WORK INSTRUCTION A: According to the page on frontmatter consistency, in which directory has the filesystem observer system been implemented?

-- TEXT FOR ANALYSIS follows --

Frontmatter consistency through filesystem observer

Objective

Create a robust filesystem observer system that monitors Markdown files, validates frontmatter against predefined templates, and automatically corrects inconsistencies while preserving the most accurate metadata.

Implementation Status

This system has been successfully implemented in the tidyverse/observers directory with the following key features:
  • Template-based frontmatter validation
  • Automatic correction of missing required fields
  • Special handling for date_created using file birthtime
  • Kebab-case to snake_case property conversion
  • Proper YAML formatting for tags and arrays

System Architecture

graph TD A[File System] -->|File Events| B[FileSystemObserver] B -->|Read File| C[Extract Frontmatter] C -->|Validate| D[TemplateRegistry] D -->|Get Template| E[Template Definitions] C -->|Missing Fields?| F[addMissingRequiredFields] F -->|Special Handling| G[date_created] G -->|Compare with| H[File Birthtime] F -->|Update| I[Write Updated File] B -->|Log Activity| J[ReportingService] J -->|Generate| K[Markdown Reports]

Data Flow

  1. File Detection:
    text
    File System (new/modified file)

-- TEXT FOR ANALYSIS concluded --
-- DATA LISTING follows --

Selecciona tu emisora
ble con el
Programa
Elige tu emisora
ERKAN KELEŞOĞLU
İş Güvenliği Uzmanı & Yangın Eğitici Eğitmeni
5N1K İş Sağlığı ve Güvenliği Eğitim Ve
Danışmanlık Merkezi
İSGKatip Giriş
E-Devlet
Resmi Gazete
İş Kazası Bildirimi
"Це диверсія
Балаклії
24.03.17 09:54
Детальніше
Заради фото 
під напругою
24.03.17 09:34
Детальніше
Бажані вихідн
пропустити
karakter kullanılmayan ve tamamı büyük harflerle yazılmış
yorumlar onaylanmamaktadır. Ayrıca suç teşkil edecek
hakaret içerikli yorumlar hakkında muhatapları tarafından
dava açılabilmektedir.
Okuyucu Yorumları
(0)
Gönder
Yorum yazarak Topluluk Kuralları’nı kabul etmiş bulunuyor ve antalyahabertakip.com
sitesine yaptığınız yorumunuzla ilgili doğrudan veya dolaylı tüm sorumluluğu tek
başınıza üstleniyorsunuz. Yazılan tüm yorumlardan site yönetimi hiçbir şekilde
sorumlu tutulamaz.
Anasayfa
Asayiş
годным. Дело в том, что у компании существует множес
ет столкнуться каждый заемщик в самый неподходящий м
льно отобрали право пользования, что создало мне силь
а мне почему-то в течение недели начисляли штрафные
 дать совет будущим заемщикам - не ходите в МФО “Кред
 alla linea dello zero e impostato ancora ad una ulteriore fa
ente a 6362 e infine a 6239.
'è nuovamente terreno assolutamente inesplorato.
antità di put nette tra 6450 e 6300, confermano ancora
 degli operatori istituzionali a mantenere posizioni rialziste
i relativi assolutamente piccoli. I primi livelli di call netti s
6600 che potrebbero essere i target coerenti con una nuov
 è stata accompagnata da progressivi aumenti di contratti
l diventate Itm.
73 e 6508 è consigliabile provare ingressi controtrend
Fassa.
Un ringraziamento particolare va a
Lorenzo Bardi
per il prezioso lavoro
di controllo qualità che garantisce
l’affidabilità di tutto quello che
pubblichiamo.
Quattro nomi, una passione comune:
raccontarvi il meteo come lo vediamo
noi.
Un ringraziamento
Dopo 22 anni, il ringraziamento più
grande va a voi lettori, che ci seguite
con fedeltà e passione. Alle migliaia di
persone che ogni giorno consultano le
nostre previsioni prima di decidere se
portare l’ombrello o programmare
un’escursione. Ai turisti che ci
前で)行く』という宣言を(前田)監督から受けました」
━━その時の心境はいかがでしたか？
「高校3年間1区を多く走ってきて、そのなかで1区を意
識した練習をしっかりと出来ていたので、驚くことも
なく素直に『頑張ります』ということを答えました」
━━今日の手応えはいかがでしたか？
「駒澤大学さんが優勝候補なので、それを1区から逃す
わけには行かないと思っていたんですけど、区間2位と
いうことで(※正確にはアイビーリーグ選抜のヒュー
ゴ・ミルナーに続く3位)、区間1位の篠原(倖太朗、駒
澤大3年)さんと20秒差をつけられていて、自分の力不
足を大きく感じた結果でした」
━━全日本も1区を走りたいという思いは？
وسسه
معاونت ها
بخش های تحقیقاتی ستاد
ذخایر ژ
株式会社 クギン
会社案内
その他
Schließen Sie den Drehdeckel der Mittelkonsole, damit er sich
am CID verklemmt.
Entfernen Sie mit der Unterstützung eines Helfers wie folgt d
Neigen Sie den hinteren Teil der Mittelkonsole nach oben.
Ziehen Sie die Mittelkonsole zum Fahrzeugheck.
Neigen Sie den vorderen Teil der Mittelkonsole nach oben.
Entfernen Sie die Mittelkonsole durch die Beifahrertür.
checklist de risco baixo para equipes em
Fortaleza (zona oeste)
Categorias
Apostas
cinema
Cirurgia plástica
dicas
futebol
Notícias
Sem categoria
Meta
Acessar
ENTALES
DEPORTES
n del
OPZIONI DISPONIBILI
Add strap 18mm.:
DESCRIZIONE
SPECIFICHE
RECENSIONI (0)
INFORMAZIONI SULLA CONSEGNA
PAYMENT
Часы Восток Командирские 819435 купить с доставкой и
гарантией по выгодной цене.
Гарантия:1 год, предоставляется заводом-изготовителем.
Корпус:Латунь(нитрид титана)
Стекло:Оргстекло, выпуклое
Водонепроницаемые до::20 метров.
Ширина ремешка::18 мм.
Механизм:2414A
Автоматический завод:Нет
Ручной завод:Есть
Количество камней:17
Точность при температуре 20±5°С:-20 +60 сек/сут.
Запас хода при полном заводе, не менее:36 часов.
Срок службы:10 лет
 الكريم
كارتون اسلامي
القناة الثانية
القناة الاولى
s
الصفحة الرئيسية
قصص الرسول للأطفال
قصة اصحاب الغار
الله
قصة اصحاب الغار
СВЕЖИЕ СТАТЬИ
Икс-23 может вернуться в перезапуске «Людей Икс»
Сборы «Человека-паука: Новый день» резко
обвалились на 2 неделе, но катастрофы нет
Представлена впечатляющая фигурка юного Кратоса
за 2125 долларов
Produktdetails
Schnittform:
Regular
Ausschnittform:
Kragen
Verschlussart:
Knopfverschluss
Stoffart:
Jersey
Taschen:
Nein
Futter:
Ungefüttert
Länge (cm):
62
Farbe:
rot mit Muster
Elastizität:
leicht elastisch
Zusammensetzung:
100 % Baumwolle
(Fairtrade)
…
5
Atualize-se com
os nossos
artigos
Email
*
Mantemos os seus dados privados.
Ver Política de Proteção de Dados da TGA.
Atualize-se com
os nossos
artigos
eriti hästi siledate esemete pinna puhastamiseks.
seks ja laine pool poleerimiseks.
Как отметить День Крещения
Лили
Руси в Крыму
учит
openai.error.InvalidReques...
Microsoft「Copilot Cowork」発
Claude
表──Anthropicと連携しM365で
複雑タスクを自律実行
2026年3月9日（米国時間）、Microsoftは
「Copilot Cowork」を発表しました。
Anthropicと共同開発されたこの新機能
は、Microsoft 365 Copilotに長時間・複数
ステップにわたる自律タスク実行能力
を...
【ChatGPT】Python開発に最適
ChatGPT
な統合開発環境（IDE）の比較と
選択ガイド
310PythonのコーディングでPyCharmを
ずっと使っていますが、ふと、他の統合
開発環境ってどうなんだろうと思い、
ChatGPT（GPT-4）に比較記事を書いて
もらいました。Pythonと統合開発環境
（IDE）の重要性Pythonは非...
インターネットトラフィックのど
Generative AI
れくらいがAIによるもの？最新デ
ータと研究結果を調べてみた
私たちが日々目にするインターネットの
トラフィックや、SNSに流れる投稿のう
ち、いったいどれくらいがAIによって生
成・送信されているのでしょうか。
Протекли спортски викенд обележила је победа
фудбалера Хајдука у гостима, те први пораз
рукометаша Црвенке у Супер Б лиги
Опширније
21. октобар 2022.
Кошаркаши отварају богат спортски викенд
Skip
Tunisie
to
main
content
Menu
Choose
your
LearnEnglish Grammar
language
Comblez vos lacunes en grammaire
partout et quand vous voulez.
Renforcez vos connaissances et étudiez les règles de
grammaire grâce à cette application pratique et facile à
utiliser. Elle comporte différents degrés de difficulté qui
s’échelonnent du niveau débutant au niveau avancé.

-- DATA LISTING concluded --

WORK INSTRUCTION B: Return the transcribed rows verbatim, covering the stretch from the start of the rows through the line that contains "l diventate Itm.".

RESPONSE BOX A: tidyverse/observers

RESPONSE BOX B:
Selecciona tu emisora
ble con el
Programa
Elige tu emisora
ERKAN KELEŞOĞLU
İş Güvenliği Uzmanı & Yangın Eğitici Eğitmeni
5N1K İş Sağlığı ve Güvenliği Eğitim Ve
Danışmanlık Merkezi
İSGKatip Giriş
E-Devlet
Resmi Gazete
İş Kazası Bildirimi
"Це диверсія
Балаклії
24.03.17 09:54
Детальніше
Заради фото 
під напругою
24.03.17 09:34
Детальніше
Бажані вихідн
пропустити
karakter kullanılmayan ve tamamı büyük harflerle yazılmış
yorumlar onaylanmamaktadır. Ayrıca suç teşkil edecek
hakaret içerikli yorumlar hakkında muhatapları tarafından
dava açılabilmektedir.
Okuyucu Yorumları
(0)
Gönder
Yorum yazarak Topluluk Kuralları’nı kabul etmiş bulunuyor ve antalyahabertakip.com
sitesine yaptığınız yorumunuzla ilgili doğrudan veya dolaylı tüm sorumluluğu tek
başınıza üstleniyorsunuz. Yazılan tüm yorumlardan site yönetimi hiçbir şekilde
sorumlu tutulamaz.
Anasayfa
Asayiş
годным. Дело в том, что у компании существует множес
ет столкнуться каждый заемщик в самый неподходящий м
льно отобрали право пользования, что создало мне силь
а мне почему-то в течение недели начисляли штрафные
 дать совет будущим заемщикам - не ходите в МФО “Кред
 alla linea dello zero e impostato ancora ad una ulteriore fa
ente a 6362 e infine a 6239.
'è nuovamente terreno assolutamente inesplorato.
antità di put nette tra 6450 e 6300, confermano ancora
 degli operatori istituzionali a mantenere posizioni rialziste
i relativi assolutamente piccoli. I primi livelli di call netti s
6600 che potrebbero essere i target coerenti con una nuov
 è stata accompagnata da progressivi aumenti di contratti
l diventate Itm.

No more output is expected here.